Un settore in cui si può fare ancora molto, rendere l’industria tessile sostenibile è davvero possibile
Tra i vari settori che preoccupano per inquinamento derivato dai loro processi, quello del tessile risulta come uno dei maggiori ambiti a tenere in allarme gli ambientalisti. Senza ombra di dubbio l‘industria tessile è ancora molto indietro nello sposare i criteri di sostenibilità ambientale che stanno muovendo gli altri settori, ma per il futuro è inevitabile che qualcosa dovrà cambiare.
La velocità di produzione e l’alta richiesta costante di prodotti rende questo settore tra i più importanti, ma a rendere davvero insostenibile il mercato del tessile è la cultura dell’usa e getta che ha trovato diffusione ormai in tutto il mondo, e sta mettendo a dura prova l’ambiente. Ma esistono davvero soluzioni per trasformare questo settore?

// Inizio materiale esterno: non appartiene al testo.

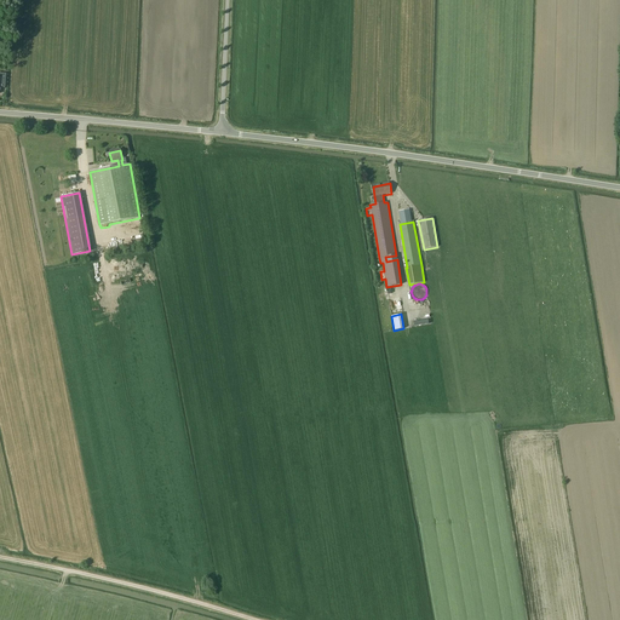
All buildings are outlined.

Il giro d’affari che ruota intorno al mercato del vestiario è nell’ordine dei miliardi di euro, in tutto il mondo, infatti, questo settore risulta tra i più prolifici, ma allo stesso tempo, incredibilmente, è anche quello in cui il riciclo è la soluzione meno scelta.
Comistra, azienda leader nel settore del riciclaggio della lana, si sta tuttavia distinguendo nello svolgere questo ruolo cruciale. Alice Tesi, responsabile della comunicazione dell’azienda, ha descritto come il 60% delle materie prime venga riutilizzato nella sua società, con un ulteriore 35% destinato al riciclaggio. Solo una piccola percentuale, circa il 5%, finisce scartata o in impianti di termovalorizzazione.

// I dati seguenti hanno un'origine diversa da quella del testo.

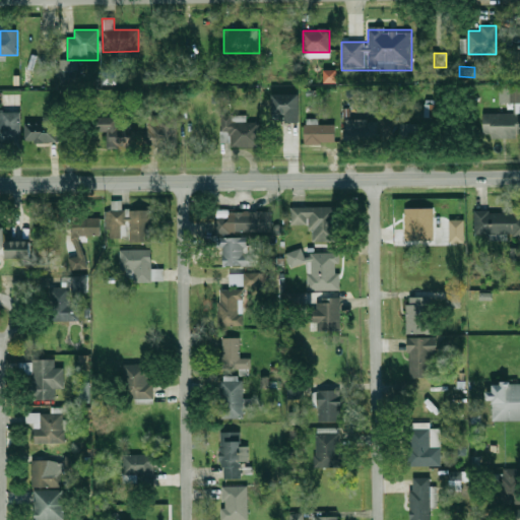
[(336,70),(324,70),(323,82),(336,82),(336,70)]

Il procedimento di riciclaggio della lana è tanto affascinante quanto efficace, dopo un’accurata selezione manuale per colore la lana viene ridotta a fibra e rigenerata da speciali macchinari. L’acqua utilizzata nel processo è poi riciclata, minimizzando ulteriormente l’impatto ambientale.
Ma la trasformazione sostenibile dell’industria tessile non si ferma qui, l’economia circolare è al centro della strategia tessile sostenibile dell’Unione europea, che mira a promuovere l’uso di fibre riciclate e l’eco-design. Questo significa pensare a un indumento dal momento della sua progettazione fino alla fine del suo ciclo di vita, affinché possa essere facilmente riparato, riciclato e riutilizzato.

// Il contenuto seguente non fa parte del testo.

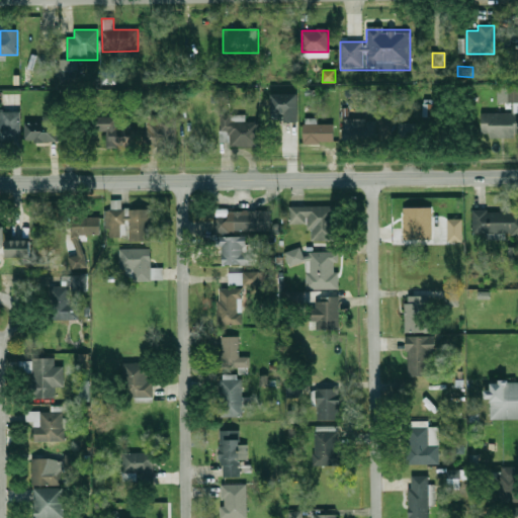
[(101,84),(116,84),(116,71),(101,71),(101,84)]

Cambiare il concetto che è alla base dell’industria tessile resta comunque un impresa ardua, per il quale ci vorrà ancora del tempo. La sostenibilità in questo settore, tuttavia, è possibile fin da subito e passa per lo più dalle scelte fatte dai singoli cittadini.
I consumatori possono, infatti, svolgere un ruolo cruciale in questo processo di transizione verso un futuro sostenibile. In questo senso anche l’UE sta pensando ad alcune misure, come il passaporto dei vestiti, in grado di fornire informazioni chiare sulla riciclabilità e sull’impatto ambientale del tessuto specifico attraverso l’utilizzo di un QR Code.
In Europa è la Lituania ad offrire un esempio di come il cambiamento del mercato del tessile possa essere realizzato, Vilnius, la sua capitale, è diventata negli ultimi anni un centro della moda sostenibile, con l’ascesa di piattaforme come vinted, in grado di promuovere l’acquisto di abiti di seconda mano e di generare un flusso di riciclo sposato da oltre 50 milioni di utenti.
Per rispondere alla domanda iniziale riguardo la possibilità di far diventare l’industria del tessile davvero sostenibile, quindi, la risposta è solo una. Questa transizione è in effetti davvero possibile ma deve passare non solo dal trasformare il modo in cui produciamo i vestiti, ma anche dal cambiare il nostro atteggiamento nei loro confronti, sposando con più assiduità la pratica del riciclo e del riutilizzo.